§ **Your task**
Update the records from the line with "To Be Determined (TBD)" up to and including the line with "Reading left to right, what": replace "category" with "group" and leave everything else unchanged. Omit the pictures from your answer.

··· Data listing ···

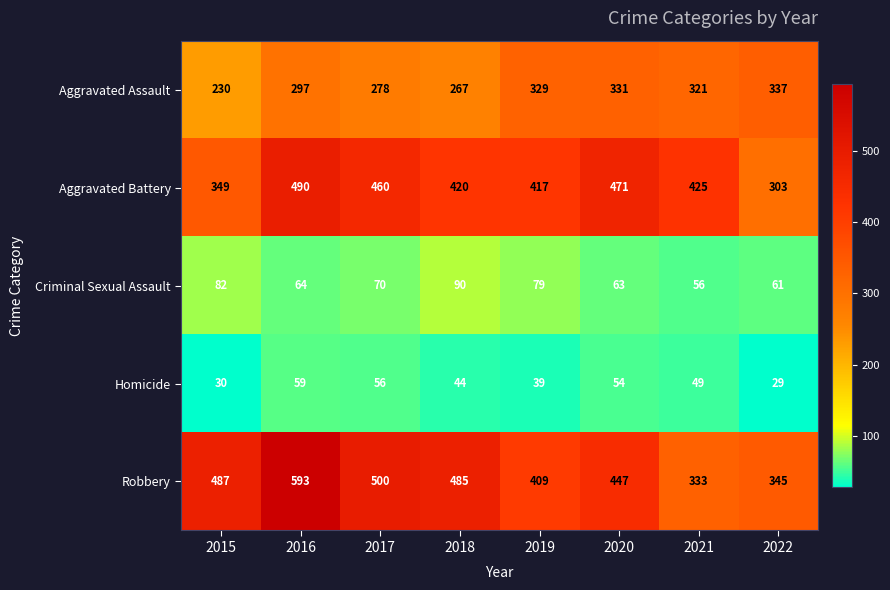

Is it true that Aggravated Assault equals 329 at 2019?

True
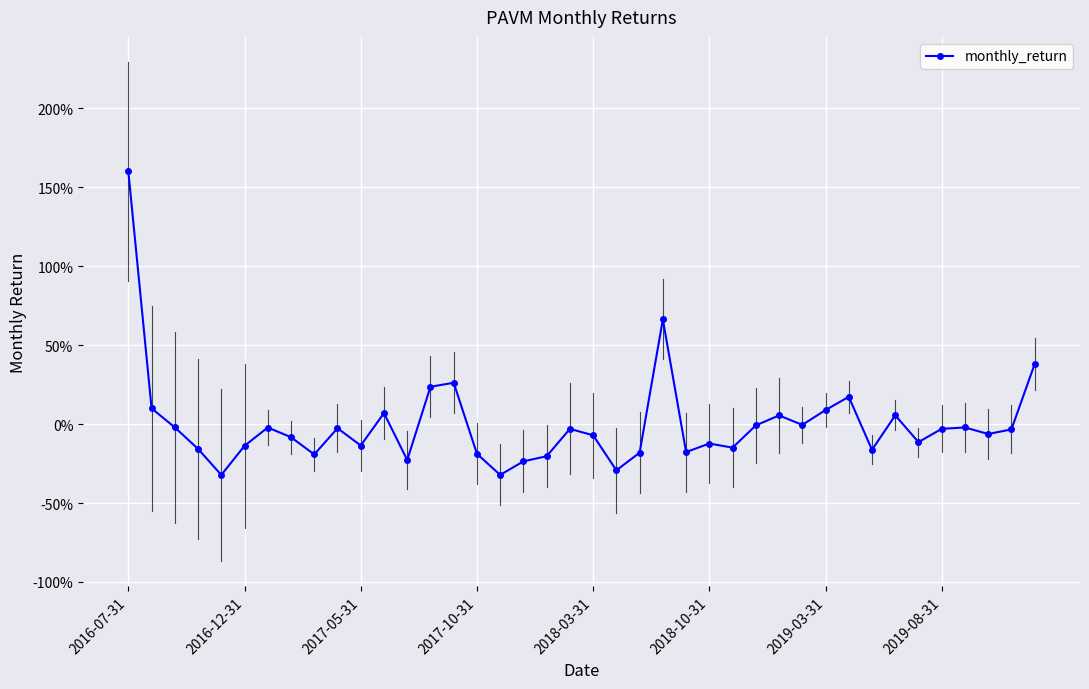

Is this an area chart (filled region under the line)?

No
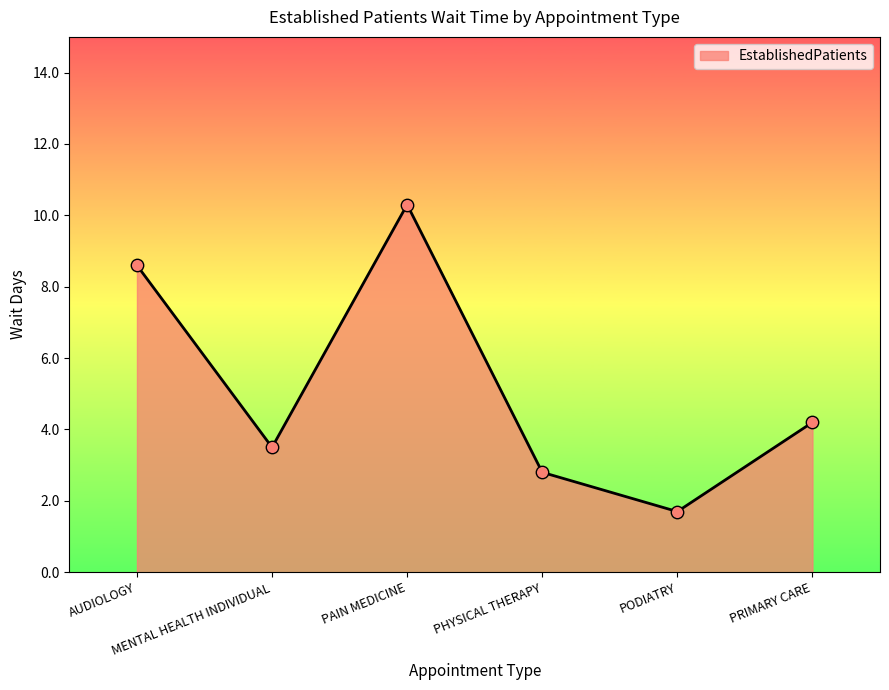

What is the ratio of the value at PODIATRY to the value at PAIN MEDICINE?

0.2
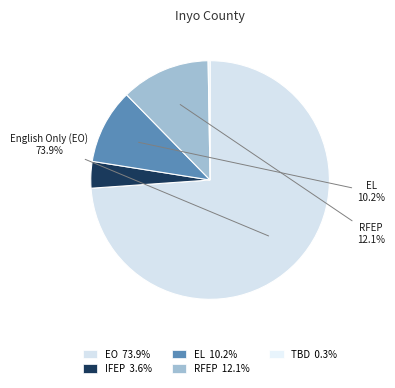

Which slice is the smallest?

To Be Determined (TBD)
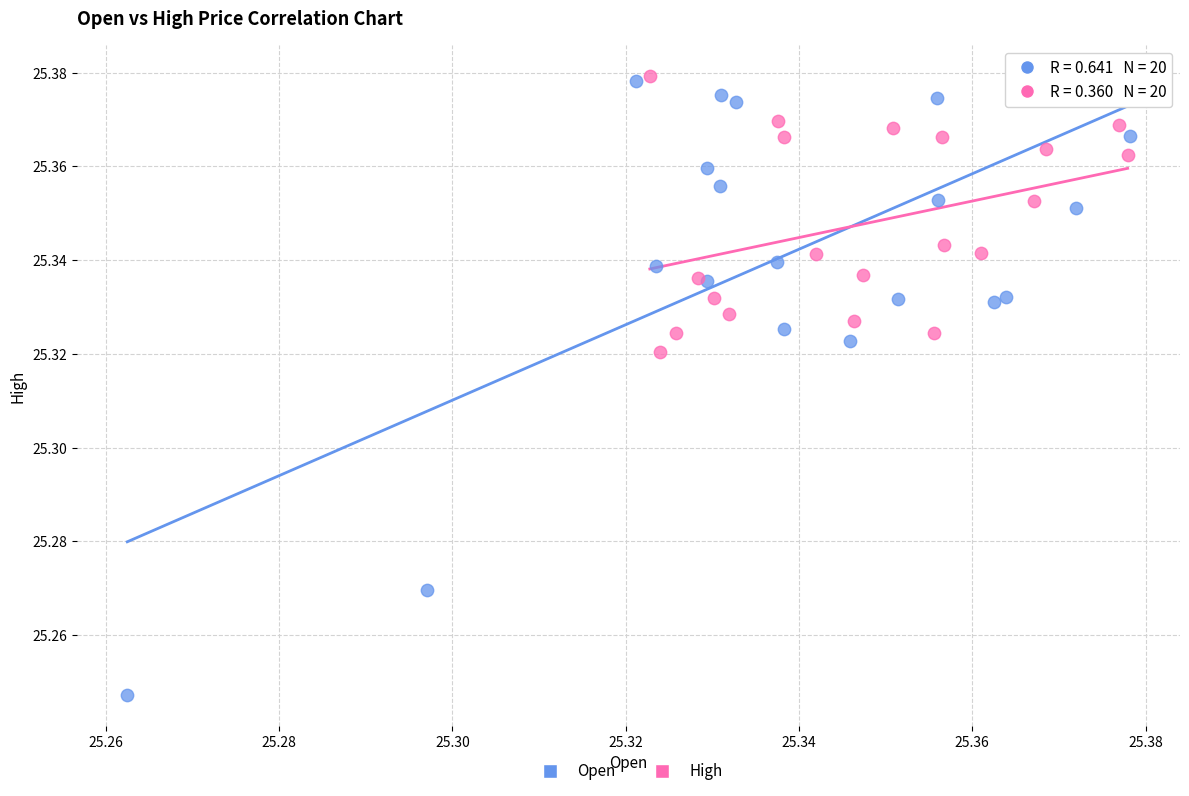

Which series has the widest spread of Y values?

Open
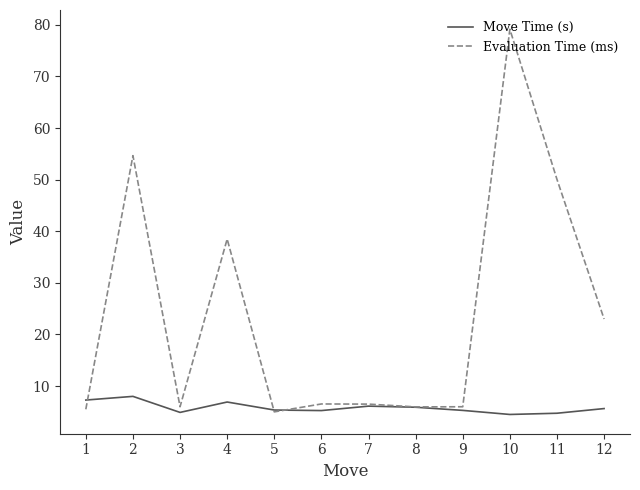

Rank the series at 6 from highest to lowest value.

Evaluation Time (ms), Move Time (s)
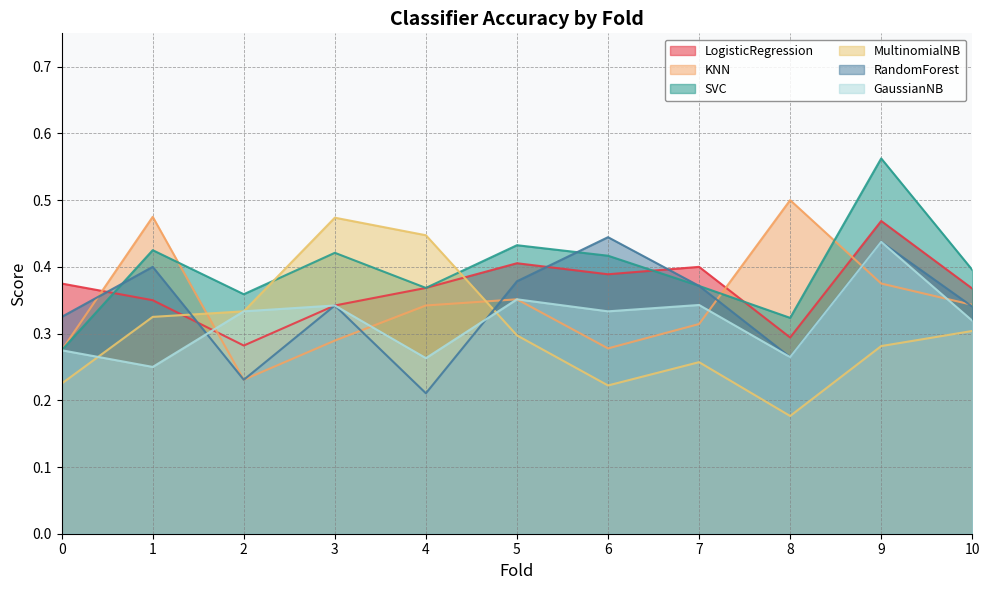

Which category has the lowest value across all series?

8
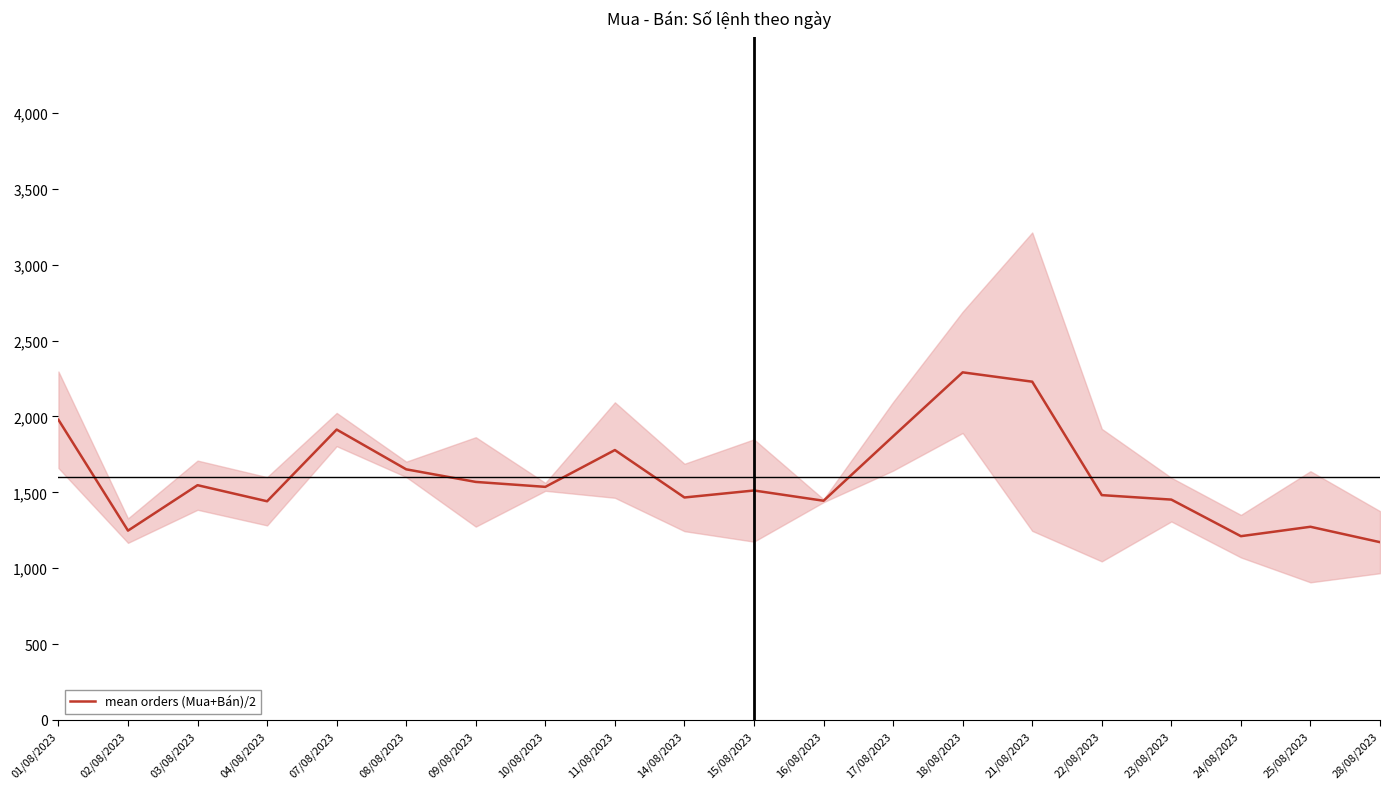

Reading left to right, what are all the values shown in this chart?

01/08/2023=1978.0	02/08/2023=1247.5	03/08/2023=1547.0	04/08/2023=1441.0	07/08/2023=1913.5	08/08/2023=1651.5	09/08/2023=1568.5	10/08/2023=1536.0	11/08/2023=1778.5	14/08/2023=1466.0	15/08/2023=1512.0	16/08/2023=1444.5	17/08/2023=1869.0	18/08/2023=2290.5	21/08/2023=2229.0	22/08/2023=1481.5	23/08/2023=1452.0	24/08/2023=1211.0	25/08/2023=1273.0	28/08/2023=1171.5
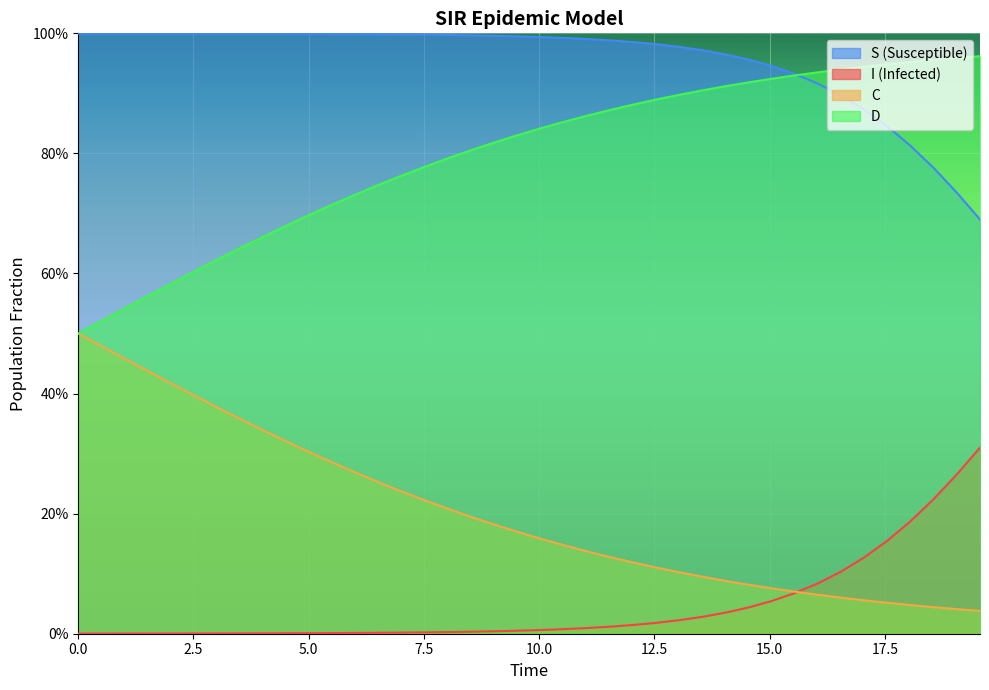

True or false: C has more than 1 interior local peaks.

False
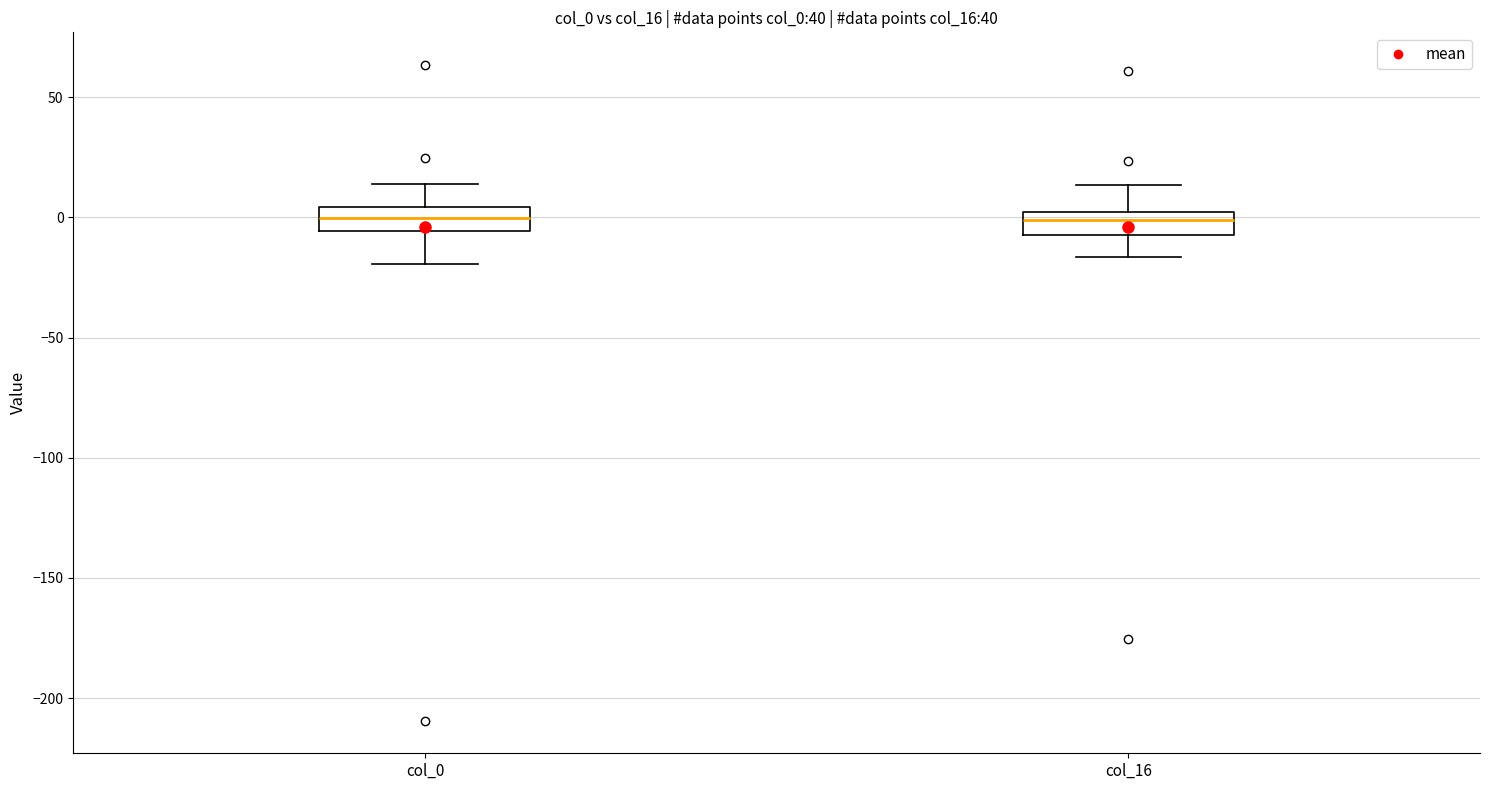

Reading left to right, read every box against the y-axis: the position of its median line, the range the box covers, and the ends of its whiskers. The values are not printed on the chart, so give them approximately, as read against the axis.

col_0: median 0, box -5 to 5, whiskers -20 to 15
col_16: median 0 (just below the box's upper edge), box -10 to 0, whiskers -15 to 15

···

§ **Task response**
To Be Determined (TBD)

Which series has the widest spread of Y values?

Open

Rank the series at 6 from highest to lowest value.

Evaluation Time (ms), Move Time (s)

Which group has the lowest value across all series?

8

Reading left to right, what are all the values shown in this chart?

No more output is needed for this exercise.